● **Input data**:
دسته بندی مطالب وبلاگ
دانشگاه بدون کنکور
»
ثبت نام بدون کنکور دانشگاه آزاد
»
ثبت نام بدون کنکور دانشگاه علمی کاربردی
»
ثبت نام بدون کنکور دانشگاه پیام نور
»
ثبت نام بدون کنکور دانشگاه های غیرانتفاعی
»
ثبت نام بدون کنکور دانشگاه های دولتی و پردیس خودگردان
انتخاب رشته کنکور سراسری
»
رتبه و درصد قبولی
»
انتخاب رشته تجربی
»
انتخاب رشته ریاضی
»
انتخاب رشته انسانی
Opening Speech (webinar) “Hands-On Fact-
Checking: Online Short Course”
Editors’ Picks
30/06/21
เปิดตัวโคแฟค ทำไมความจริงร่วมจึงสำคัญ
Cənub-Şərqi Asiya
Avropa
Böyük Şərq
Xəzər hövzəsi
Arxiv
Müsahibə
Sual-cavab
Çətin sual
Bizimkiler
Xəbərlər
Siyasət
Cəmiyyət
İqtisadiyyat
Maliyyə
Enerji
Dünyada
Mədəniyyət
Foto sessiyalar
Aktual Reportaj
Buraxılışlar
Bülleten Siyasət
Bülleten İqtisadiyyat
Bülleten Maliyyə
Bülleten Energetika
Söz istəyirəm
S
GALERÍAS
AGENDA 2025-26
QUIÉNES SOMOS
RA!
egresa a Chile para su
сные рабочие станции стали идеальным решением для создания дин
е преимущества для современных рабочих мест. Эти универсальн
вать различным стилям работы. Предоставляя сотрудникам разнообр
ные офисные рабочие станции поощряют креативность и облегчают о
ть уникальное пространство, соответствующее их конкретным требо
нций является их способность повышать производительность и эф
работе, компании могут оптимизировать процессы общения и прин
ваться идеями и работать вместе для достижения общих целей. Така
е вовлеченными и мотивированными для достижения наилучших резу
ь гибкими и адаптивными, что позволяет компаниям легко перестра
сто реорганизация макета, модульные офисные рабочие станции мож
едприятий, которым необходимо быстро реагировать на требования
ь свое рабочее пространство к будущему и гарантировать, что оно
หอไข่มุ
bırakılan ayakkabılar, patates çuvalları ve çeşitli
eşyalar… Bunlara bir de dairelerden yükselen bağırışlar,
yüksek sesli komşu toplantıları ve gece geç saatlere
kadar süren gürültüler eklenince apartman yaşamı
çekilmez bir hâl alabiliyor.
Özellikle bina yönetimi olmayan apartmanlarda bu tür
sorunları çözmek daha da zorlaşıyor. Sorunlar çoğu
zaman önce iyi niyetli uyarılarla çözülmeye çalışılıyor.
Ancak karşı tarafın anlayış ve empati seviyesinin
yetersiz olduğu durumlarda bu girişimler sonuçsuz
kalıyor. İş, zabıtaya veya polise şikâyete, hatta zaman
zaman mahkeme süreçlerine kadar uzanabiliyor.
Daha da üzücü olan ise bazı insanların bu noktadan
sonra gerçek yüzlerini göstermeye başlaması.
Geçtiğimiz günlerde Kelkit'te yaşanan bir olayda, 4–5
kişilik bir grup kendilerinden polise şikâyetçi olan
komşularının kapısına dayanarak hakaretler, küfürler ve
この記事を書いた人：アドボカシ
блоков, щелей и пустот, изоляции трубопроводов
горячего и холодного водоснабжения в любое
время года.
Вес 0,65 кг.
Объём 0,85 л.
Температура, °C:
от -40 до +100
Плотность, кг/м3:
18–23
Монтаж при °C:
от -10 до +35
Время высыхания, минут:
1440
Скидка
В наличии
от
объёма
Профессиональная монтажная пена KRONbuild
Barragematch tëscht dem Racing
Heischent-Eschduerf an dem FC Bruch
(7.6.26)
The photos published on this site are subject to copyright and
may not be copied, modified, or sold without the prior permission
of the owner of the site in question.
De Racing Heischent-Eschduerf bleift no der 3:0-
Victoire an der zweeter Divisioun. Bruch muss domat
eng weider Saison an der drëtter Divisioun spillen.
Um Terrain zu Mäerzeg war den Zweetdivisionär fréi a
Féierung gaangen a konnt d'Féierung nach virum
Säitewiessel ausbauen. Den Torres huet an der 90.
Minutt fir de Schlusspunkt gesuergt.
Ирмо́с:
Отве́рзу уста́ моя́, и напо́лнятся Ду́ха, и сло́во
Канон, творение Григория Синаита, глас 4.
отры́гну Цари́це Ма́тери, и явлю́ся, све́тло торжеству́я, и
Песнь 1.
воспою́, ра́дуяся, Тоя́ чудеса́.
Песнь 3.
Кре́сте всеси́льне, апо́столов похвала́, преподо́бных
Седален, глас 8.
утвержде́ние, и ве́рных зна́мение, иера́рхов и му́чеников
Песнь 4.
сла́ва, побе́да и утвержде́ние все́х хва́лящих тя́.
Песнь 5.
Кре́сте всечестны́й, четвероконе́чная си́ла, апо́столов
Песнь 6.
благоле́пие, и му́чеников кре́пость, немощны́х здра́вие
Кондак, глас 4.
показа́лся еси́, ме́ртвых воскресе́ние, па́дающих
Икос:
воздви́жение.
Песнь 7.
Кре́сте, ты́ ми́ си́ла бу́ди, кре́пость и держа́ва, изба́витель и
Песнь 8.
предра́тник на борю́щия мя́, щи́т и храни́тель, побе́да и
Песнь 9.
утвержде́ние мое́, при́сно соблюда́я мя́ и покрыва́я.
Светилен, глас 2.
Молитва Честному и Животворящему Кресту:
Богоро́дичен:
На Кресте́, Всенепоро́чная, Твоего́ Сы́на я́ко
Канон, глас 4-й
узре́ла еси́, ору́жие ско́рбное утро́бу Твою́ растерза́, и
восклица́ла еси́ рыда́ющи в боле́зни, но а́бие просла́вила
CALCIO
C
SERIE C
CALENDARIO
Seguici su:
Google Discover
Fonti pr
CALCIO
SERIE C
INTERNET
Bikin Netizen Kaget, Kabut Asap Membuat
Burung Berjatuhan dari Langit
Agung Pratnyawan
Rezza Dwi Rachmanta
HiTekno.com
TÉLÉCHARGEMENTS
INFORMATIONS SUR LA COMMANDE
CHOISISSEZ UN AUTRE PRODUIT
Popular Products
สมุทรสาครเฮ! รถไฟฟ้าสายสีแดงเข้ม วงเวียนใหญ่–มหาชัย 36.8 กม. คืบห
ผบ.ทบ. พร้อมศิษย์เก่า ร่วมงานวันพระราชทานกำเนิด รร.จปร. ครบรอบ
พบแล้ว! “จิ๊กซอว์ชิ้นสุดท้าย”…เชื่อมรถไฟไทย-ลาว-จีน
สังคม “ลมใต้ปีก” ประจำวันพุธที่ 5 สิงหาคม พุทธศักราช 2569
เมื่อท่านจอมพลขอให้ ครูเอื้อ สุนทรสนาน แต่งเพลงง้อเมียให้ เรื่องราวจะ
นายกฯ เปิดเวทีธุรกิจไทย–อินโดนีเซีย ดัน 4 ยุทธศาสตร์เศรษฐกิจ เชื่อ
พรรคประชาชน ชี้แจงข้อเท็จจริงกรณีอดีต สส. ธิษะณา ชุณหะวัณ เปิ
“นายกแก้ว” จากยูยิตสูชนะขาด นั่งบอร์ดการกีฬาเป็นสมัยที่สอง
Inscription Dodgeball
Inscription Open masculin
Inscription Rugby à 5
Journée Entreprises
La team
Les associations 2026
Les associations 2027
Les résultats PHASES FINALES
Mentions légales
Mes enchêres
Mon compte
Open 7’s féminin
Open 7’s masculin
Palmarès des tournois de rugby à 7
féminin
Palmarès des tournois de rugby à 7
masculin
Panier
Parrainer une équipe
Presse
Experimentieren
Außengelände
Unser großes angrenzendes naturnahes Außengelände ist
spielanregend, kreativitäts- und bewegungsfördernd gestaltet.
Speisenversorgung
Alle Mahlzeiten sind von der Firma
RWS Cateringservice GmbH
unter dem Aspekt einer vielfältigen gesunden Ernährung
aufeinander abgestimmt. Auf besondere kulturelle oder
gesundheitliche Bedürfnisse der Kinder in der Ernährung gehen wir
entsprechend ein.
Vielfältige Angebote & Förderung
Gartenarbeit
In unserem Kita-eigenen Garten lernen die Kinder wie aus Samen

● **Assignment**: Reproduce the entries from the start through the line containing "Bülleten İqtisadiyyat", inclusive, renaming "Bülleten" to "Bulletin" and leaving everything else unchanged.

● **Solution for this problem**:
دسته بندی مطالب وبلاگ
دانشگاه بدون کنکور
»
ثبت نام بدون کنکور دانشگاه آزاد
»
ثبت نام بدون کنکور دانشگاه علمی کاربردی
»
ثبت نام بدون کنکور دانشگاه پیام نور
»
ثبت نام بدون کنکور دانشگاه های غیرانتفاعی
»
ثبت نام بدون کنکور دانشگاه های دولتی و پردیس خودگردان
انتخاب رشته کنکور سراسری
»
رتبه و درصد قبولی
»
انتخاب رشته تجربی
»
انتخاب رشته ریاضی
»
انتخاب رشته انسانی
Opening Speech (webinar) “Hands-On Fact-
Checking: Online Short Course”
Editors’ Picks
30/06/21
เปิดตัวโคแฟค ทำไมความจริงร่วมจึงสำคัญ
Cənub-Şərqi Asiya
Avropa
Böyük Şərq
Xəzər hövzəsi
Arxiv
Müsahibə
Sual-cavab
Çətin sual
Bizimkiler
Xəbərlər
Siyasət
Cəmiyyət
İqtisadiyyat
Maliyyə
Enerji
Dünyada
Mədəniyyət
Foto sessiyalar
Aktual Reportaj
Buraxılışlar
Bulletin Siyasət
Bulletin İqtisadiyyat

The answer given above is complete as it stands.